'Mission Extreme' is a spiritual successor of the fan-favourite 'Dhaka Attack' (2017) - starring Taskeen Rahman, Fazlur Rahman Babu, Iresh Zaker, Shatabdi Wadud, Shahiduzzaman Selim, Manoj Pramanik and other talented actors.
Added with the charm of the most sensational actor of this time, Arifin Shuvoo, this movie sounds like a Christmas present, right? Unfortunately, it is not.
Whether it was the somewhat excessive use of drone shots of Dhaka city to make up for a predictable story, too small roles provided to too many prominent actors or too many storylines thrown in together that mess with the movie's pace, directors Sunny Sanwar and Faisal Ahmed seemed to try a bit too hard to reach the so-called international standards.
But when you get impactful movies like 'Dhaka Attack' from the same writers, such mistakes are bound to disappoint you.
In this cop-action thriller, we see the reflections of popular Bollywood super-cop films like 'Singham' where the charm and brawn of the lead protagonist Nabid (played by Arifin Shuvoo) serve as a deus ex-machina.
It is also inspired by elements from the Amazon Prime web series 'The Family Man'.
The movie begins with a scene where the police are chasing a potential terrorist.
When everyone else fails to catch him, Nabid, a police officer who works at the Counter-Terrorism and Transnational Crime (CTTC) department, comes to the rescue.

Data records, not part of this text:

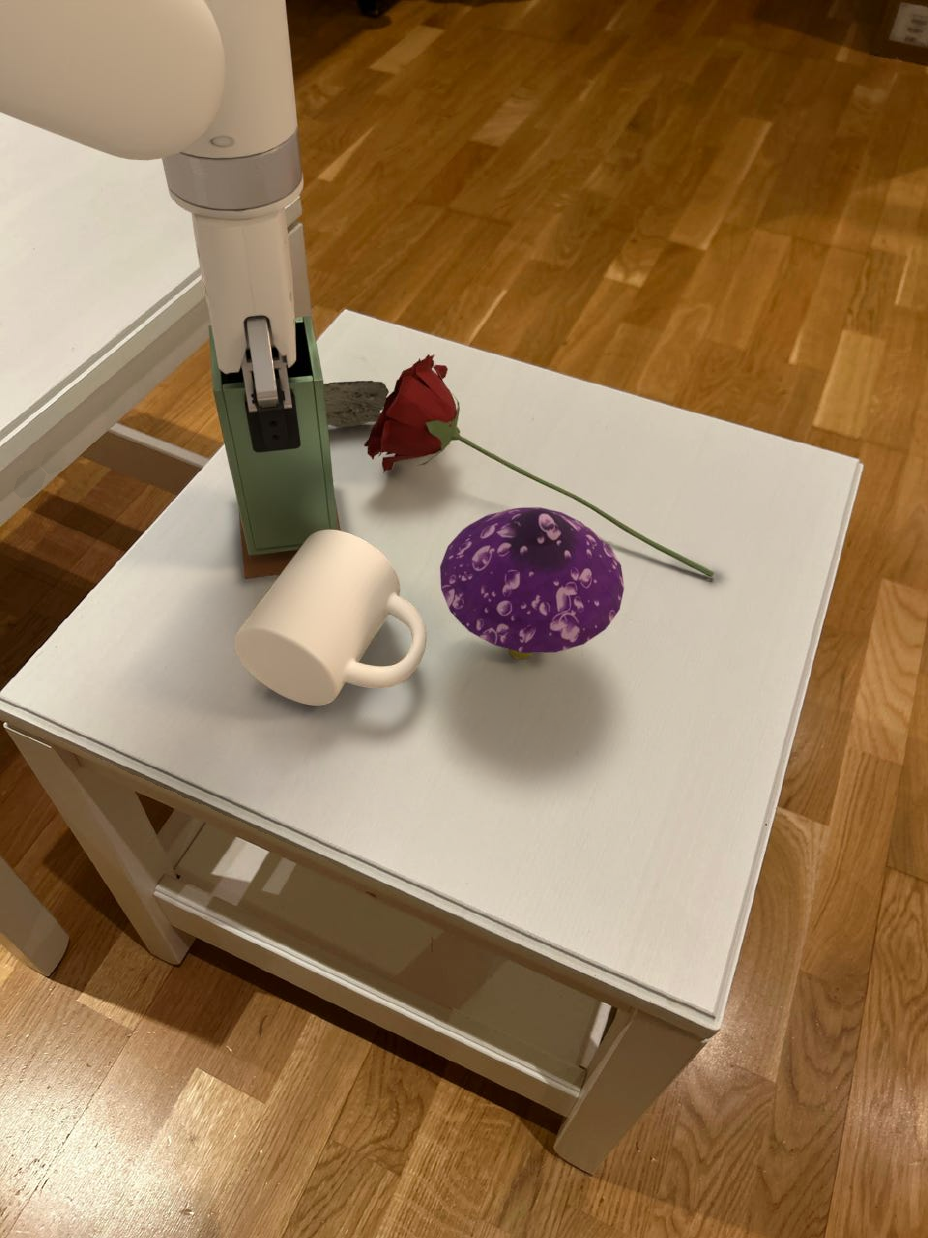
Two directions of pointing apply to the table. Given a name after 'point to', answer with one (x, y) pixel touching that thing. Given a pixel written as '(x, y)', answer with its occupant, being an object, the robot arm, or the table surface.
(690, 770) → the table surface
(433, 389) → the flower
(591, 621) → the decorative mushroom
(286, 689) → the mug
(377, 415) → the stone fragment
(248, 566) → the coaster
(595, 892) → the table surface
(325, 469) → the box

Unfortunately, throughout the film, Nabid often gets things handed to him on a platter.
To make matters worse, within 10 to 15 minutes, you will get extremely confused with the plot, the cast and the uneven story transition.
It started with facts explaining the roots of terrorism and how young minds are brainwashed into it.
Being carefully constructed, the movie did not utter any religion's name, but it seemed biased towards a few groups of people.
Through the character Era (played by Sadia Nabila), the film attempted to illustrate the hardship of women working in the police force. However, it came out as overly dramatic.
The movie also boasts the beautiful Jannatul Ferdous Oishee who plays Sylvie, the female protagonist.
Sylvie works at a media house and following the typical trend of Bangladeshi films, 'Mission Extreme' did not provide much of a role to her either. Even the romantic relationship between her and Nabid felt awkward.
However, as it is her debut performance in a movie, she did well as a beginner.
In terms of the antagonists, 'Mission Extreme' wasted Khaled's (played by Taskeen Rahman) menacing presence by making him deliver some out-of-sync lines.
In terms of the story, the antagonists were portrayed to be comically villainous.
In this movie, every good actor is somehow a terrorist or given a small role.
We see Taskeen Rahman playing 'Khalid Bhai', one of the leaders of the terror squad that chants 'Free land for peace' often.
Iresh Zaker plays the role of 'Tarek bhai' - a local 'boro bhai' who recruits young adults to join their cause.
But their roles were reduced to some typical terrorist mumbo-jumbo while their motivations remained equally unclear.
They all are rooting for the Blue War's accomplishment, which is a big war against non-believers, but the story fails to hold the suspense or provide the background that might have made this transition believable.
The world does not operate in a black and white manner and it is never so easy to find out the culprits, but 'Mission Extreme' made it look too easy, that too without any proper explanation whatsoever.
The cinematography of 'Mission Extreme' by Sudipta Majumder was probably the best aspect of the movie and that says a lot.
A few action scenes do rescue a small part of this movie but it eventually becomes mediocre.
One of the annoying parts of the movie was the sponsored advertisements that drew comedy to the seriousness.
That being said, 'Mission Extreme', in essence, is an action-thriller and the directors did an okay job of creating the action scenes.
For some viewers, Arifin Shuvoo's natural charm as a handsome police officer and watching him take down terrorists might just be enough. However, a more suspenseful, coherent storyline could have made the film better.